Kedua orangtua itu saling pandang dengan bingung.

"Ya Sekar kan pengasuhnya Neira, Jun, beda sama ibu. Masa kamu gak ngerti maksud Mama?"

Mendengar suara nyonya Mira yang semakin meninggi, Sekar jadi agak tidak enak. Namun, dia hanya bisa tersenyum saja, seolah tak mengerti apa yang sedang diperdebatkan oleh Arjuna dan kedua orangtuanya itu.

Saat itu juga, Arjuna menoleh dan menemukan pandangannya bersama Sekar saling bertubrukan.

"Sudah, Ma, kita bicarakan nanti saja. Besok juga kita akan pergi menemui Ema sekeluarga. Papa yakin, Arjuna akan mengubah pandangannya."

Tak ada lagi suara setelah itu. Hening, kecuali suara garpu dan sendok yang beradu. Sekar hanya menggaruk kepalanya. Harusnya, meja makan menjadi tempat berkumpul yang asyik bagi sebuah keluarga. Namun, pemandangan yang Sekar lihat, hanyalah perdebatan sengit antara anak dan orangtuanya.
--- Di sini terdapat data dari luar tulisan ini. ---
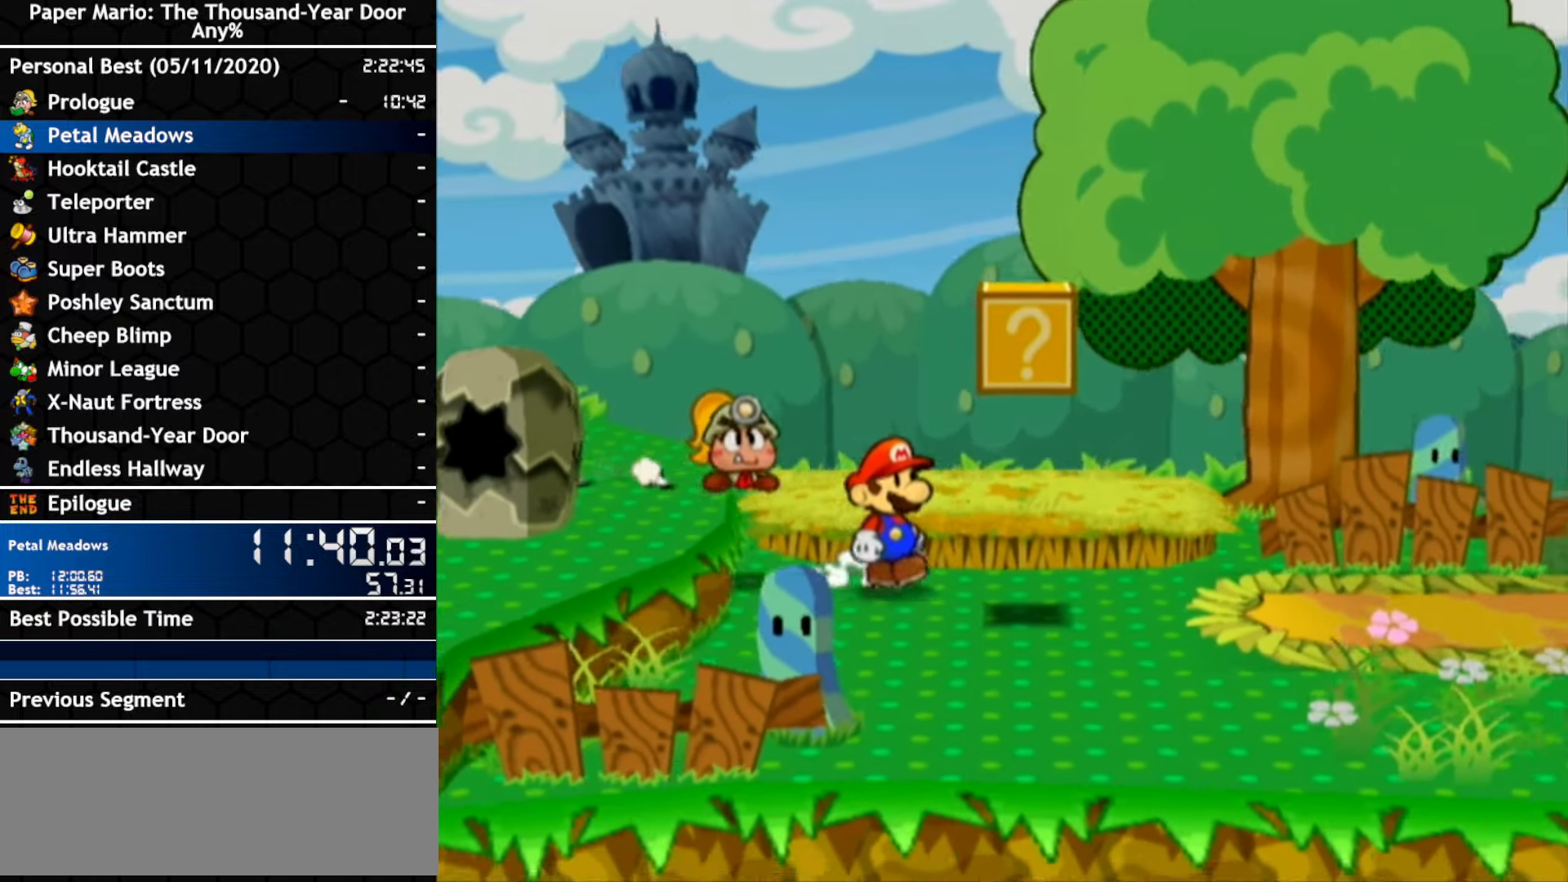
{"dt_ms": 500, "buttons": [], "left_stick": "right", "right_stick": "center", "events": []}
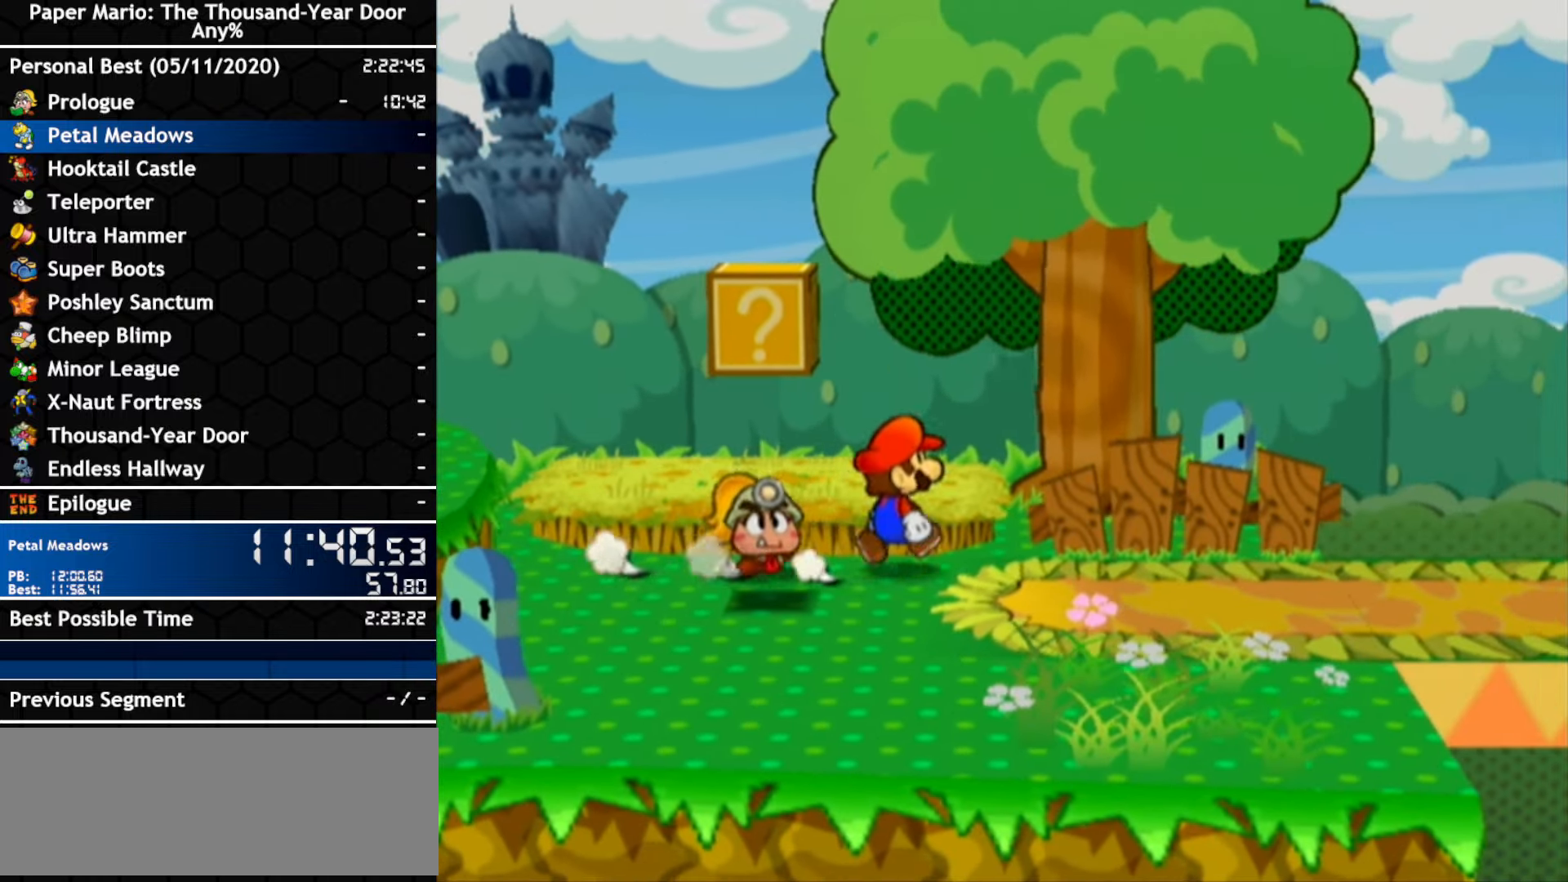
{"dt_ms": 500, "buttons": ["A"], "left_stick": "right", "right_stick": "center", "events": [[17, "A", "down"], [300, "A", "up"], [450, "A", "down"]]}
Malam semakin beranjak, sinar rembulan yang masuk ke dalam kamar Neira membias dengan indah. Dari seberang, Juna melihat Neira begitu nyaman dalam dekapan Sekar. Kebetulan pula, rambut gadis itu sekarang terurai panjang dan bergelombang.

"Cantik juga sih itu perempuan," gumam Arjuna sambil tetap fokus menatap pemandangan indah di seberang sana.

Suara Sekar juga terdengar merdu, menyanyikan lagu lirih untuk menidurkan Neira yang mulai terbuai.

Setelah itu, Sekar berbalik, tak sengaja, dia jadi melihat Arjuna di seberang sana. Sekar hanya melihatnya sebentar, lalu menghilang karena sedang meletakkan Neira dengan hati-hati di dalam box bayi.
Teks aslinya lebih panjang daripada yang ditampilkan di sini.